Sono passati 8 anni da quel 30 marzo. Casari venne lasciato solo dal movimento cooperativo e addirittura la Cpl, la società che egli aveva plasmato, si costituì parte civile contro di lui (qui il libro).
Una odissea giudiziaria dalla quale è uscito con l'ombra della mafia completamete cancellata da una assoluzione passata in giudicato il 3 luglio 2020, mentre ad aprile dello scorso anno la Corte di Cassazione ha annullato la sentenza della Corte d'Appello di Bologna smentendo l'ipotesi accusatoria sulla presunta corruzione. Unica condanna che resta è quella a un anno e 10 mesi per false fatturazioni.
Sono passati 8 anni e oggi Casari ripercorre il calvario giudiziario di un uomo che la giustizia ha assolto dalle principali accuse, ma che - come spesso avviene - attende una piena riabilitazione sociale ancora compromessa dalla incapacità di chi puntò per primo il dito a processi in corso, di chiededere scusa.
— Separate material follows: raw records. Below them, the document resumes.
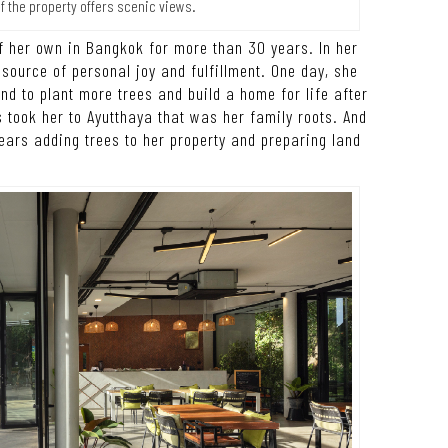
of the property offers scenic views.
of her own in Bangkok for more than 30 years. In her
 source of personal joy and fulfillment. One day, she
nd to plant more trees and build a home for life after
 took her to Ayutthaya that was her family roots. And
 years adding trees to her property and preparing land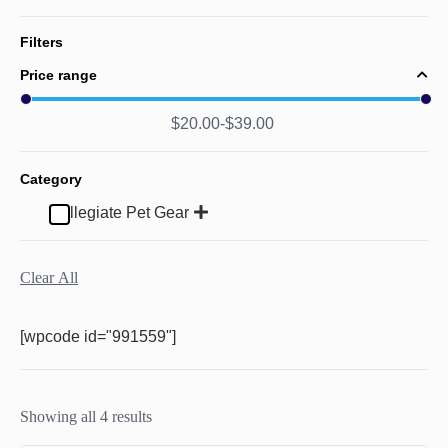
Filters
Price range
$
20.00
$
39.00
Category
Collegiate Pet Gear
Clear All
[wpcode id="991559"]
Showing all 4 results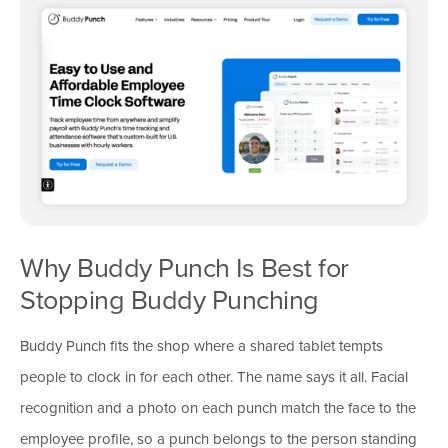
Why Buddy Punch Is Best for
Stopping Buddy Punching
Buddy Punch fits the shop where a shared tablet tempts
people to clock in for each other. The name says it all. Facial
recognition and a photo on each punch match the face to the
employee profile, so a punch belongs to the person standing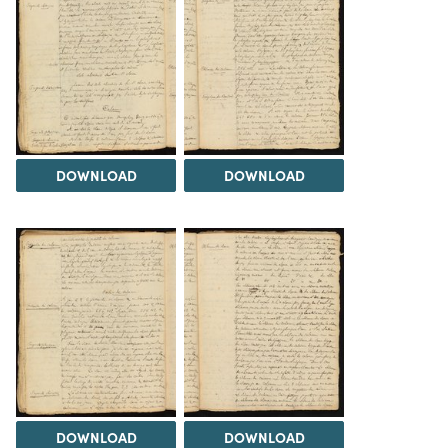
DOWNLOAD
DOWNLOAD
DOWNLOAD
DOWNLOAD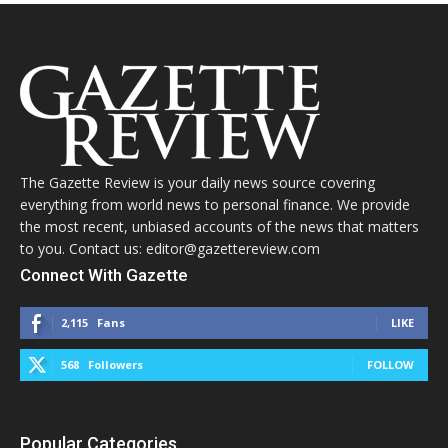
The Gazette Review is your daily news source covering
everything from world news to personal finance. We provide
the most recent, unbiased accounts of the news that matters
to you. Contact us: editor@gazettereview.com
Connect With Gazette
2,115
Fans
LIKE
568
Followers
FOLLOW
Popular Categories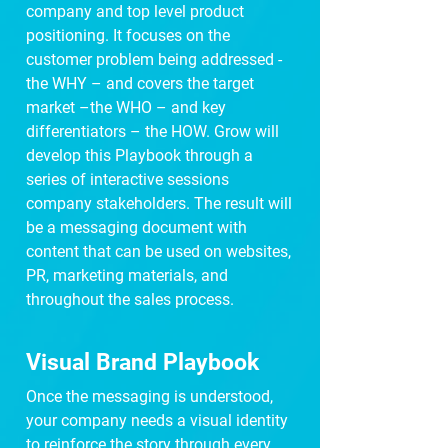
company and top level product
positioning. It focuses on the
customer problem being addressed -
the WHY – and covers the target
market –the WHO – and key
differentiators – the HOW. Grow will
develop this Playbook through a
series of interactive sessions
company stakeholders. The result will
be a messaging document with
content that can be used on websites,
PR, marketing materials, and
throughout the sales process.
Visual Brand Playbook
Once the messaging is understood,
your company needs a visual identity
to reinforce the story through every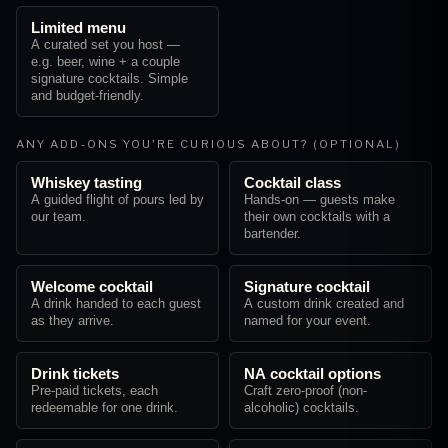
Limited menu
A curated set you host —
e.g. beer, wine + a couple
signature cocktails. Simple
and budget-friendly.
ANY ADD-ONS YOU'RE CURIOUS ABOUT? (OPTIONAL)
Whiskey tasting
Cocktail class
A guided flight of pours led by
Hands-on — guests make
our team.
their own cocktails with a
bartender.
Welcome cocktail
Signature cocktail
A drink handed to each guest
A custom drink created and
as they arrive.
named for your event.
Drink tickets
NA cocktail options
Pre-paid tickets, each
Craft zero-proof (non-
redeemable for one drink.
alcoholic) cocktails.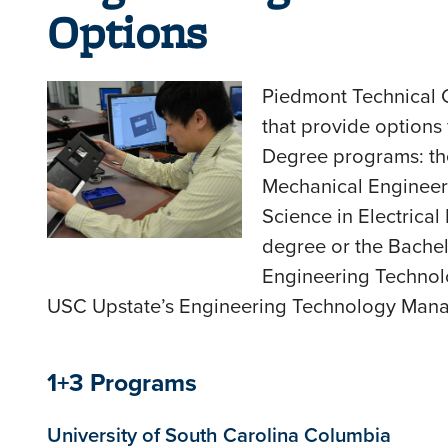
Options
Piedmont Technical 
that provide options 
Degree programs: the
Mechanical Engineer
Science in Electrica
degree or the Bachel
Engineering Techno
USC Upstate’s Engineering Technology Man
1+3 Programs
University of South Carolina Columbia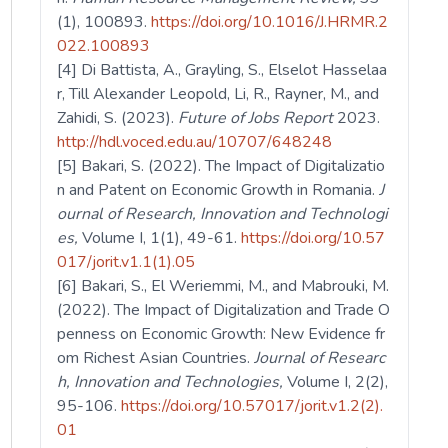
(1), 100893.
https://doi.org/10.1016/J.HRMR.2
022.100893
[4] Di Battista, A., Grayling, S., Elselot Hasselaa
r, Till Alexander Leopold, Li, R., Rayner, M., and
Zahidi, S. (2023).
Future of Jobs Report
2023.
http://hdl.voced.edu.au/10707/648248
[5] Bakari, S. (2022). The Impact of Digitalizatio
n and Patent on Economic Growth in Romania.
J
ournal of Research, Innovation and Technologi
es,
Volume I, 1(1), 49-61.
https://doi.org/10.57
017/jorit.v1.1(1).05
[6] Bakari, S., El Weriemmi, M., and Mabrouki, M.
(2022). The Impact of Digitalization and Trade O
penness on Economic Growth: New Evidence fr
om Richest Asian Countries.
Journal of Researc
h, Innovation and Technologies,
Volume I, 2(2),
95-106.
https://doi.org/10.57017/jorit.v1.2(2).
01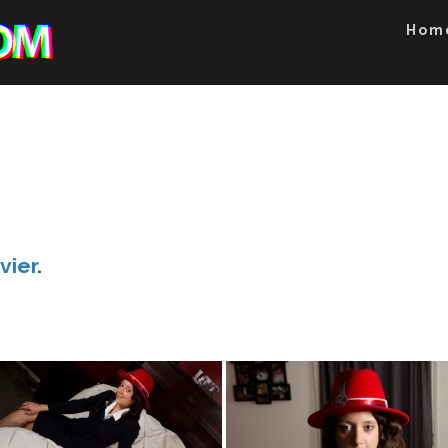
Hom
vier
.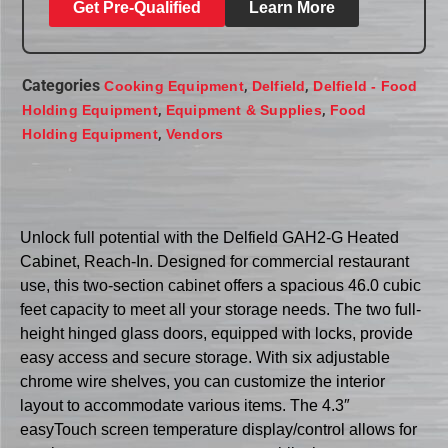
Get Pre-Qualified
Learn More
Categories
,
,
Cooking Equipment
Delfield
Delfield - Food
,
,
Holding Equipment
Equipment & Supplies
Food
,
Holding Equipment
Vendors
Unlock full potential with the Delfield GAH2-G Heated
Cabinet, Reach-In. Designed for commercial restaurant
use, this two-section cabinet offers a spacious 46.0 cubic
feet capacity to meet all your storage needs. The two full-
height hinged glass doors, equipped with locks, provide
easy access and secure storage. With six adjustable
chrome wire shelves, you can customize the interior
layout to accommodate various items. The 4.3″
easyTouch screen temperature display/control allows for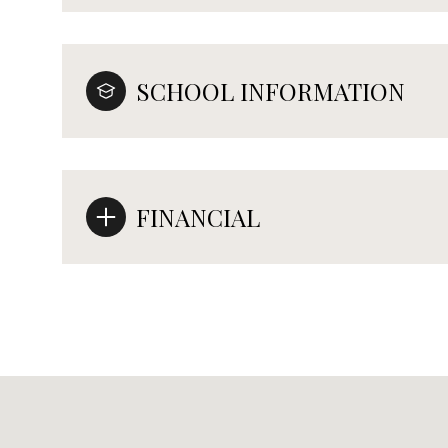
SCHOOL INFORMATION
FINANCIAL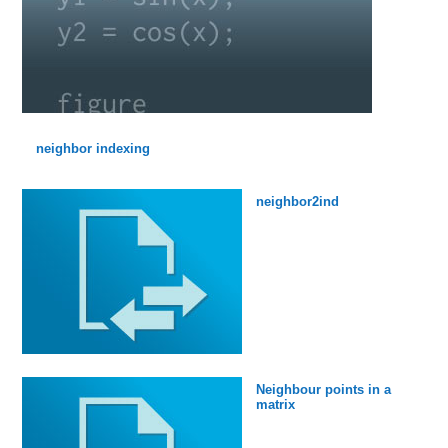
neighbor indexing
neighbor2ind
Neighbour points in a
matrix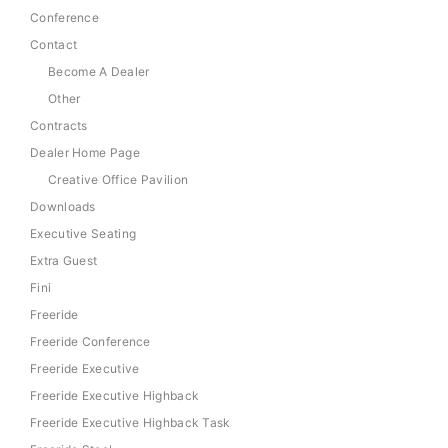
Conference
Contact
Become A Dealer
Other
Contracts
Dealer Home Page
Creative Office Pavilion
Downloads
Executive Seating
Extra Guest
Fini
Freeride
Freeride Conference
Freeride Executive
Freeride Executive Highback
Freeride Executive Highback Task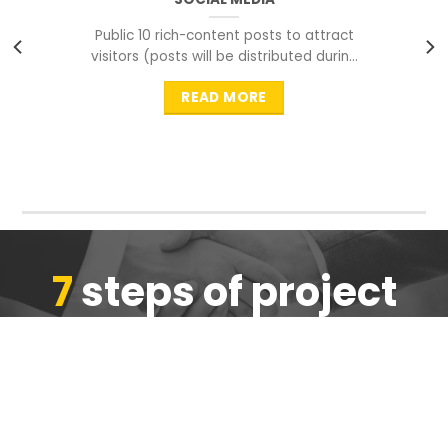
Public 10 rich-content posts to attract
visitors (posts will be distributed during
peak time to
READ MORE
7
steps of project
completion
We are ensure the quality of the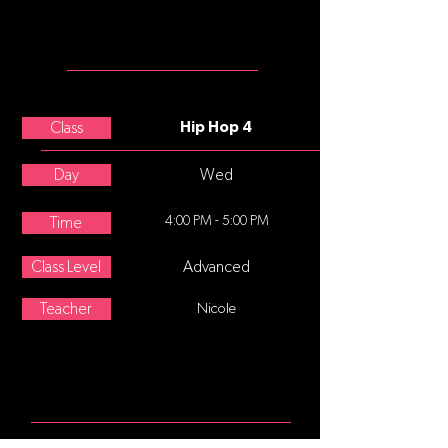
MEET THE
TEACHER
Maribel Parman
Class
Hip Hop 4
Day
Wed
4:00 PM - 5:00 PM
Time
Class Level
Advanced
Teacher
Nicole
ABOUT
Hip-hop dance refers to street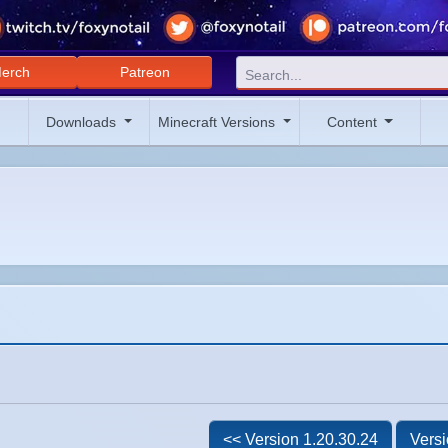
erch
Patreon
Downloads
Minecraft Versions
Content
<< Version 1.20.30.24
Versi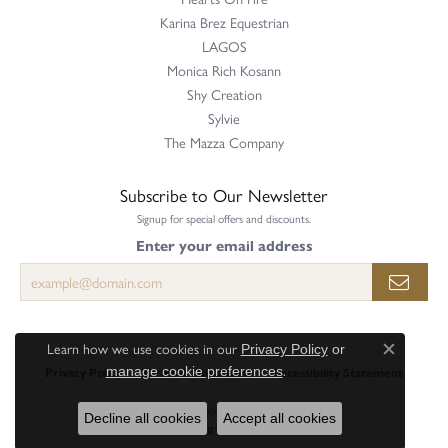
Karina Brez Equestrian
LAGOS
Monica Rich Kosann
Shy Creation
Sylvie
The Mazza Company
Subscribe to Our Newsletter
Signup for special offers and discounts.
Enter your email address
Learn how we use cookies in our
Privacy Policy
or
Close c
.
manage cookie preferences
Privacy Policy
Terms & Conditions
Accessibility Statement
© 2026 Perry's Emporium. All Rights Reserved.
Decline all cookies
Accept all cookies
POWERED BY:
PUNCHMARK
Oggi, come lo stesso manager di Concordia afferma, 'restano le macerie'. Decenni di storia di una cooperativa macchiati e un leader innoncente, sempre sostenuto da tanti dipendenti Cpl, costretto a uscire di scena dalla realtà che aveva fatto crescere. La Cpl sorge a pochi metri dalla abitazione di Casari, ma coi nuovi dirigenti non vi è alcun rapporto (il presidente attuale, Paolo Barbieri, è stato da poco nominato a presidente Legacoop). Eppure se la parola 'legalità' ha un senso lo deve avere sia quando pretende pene certe, sia quando pretende la riabilitazione in caso di assoluzione. Ma nel nostro Paese questa è ancora una utopia.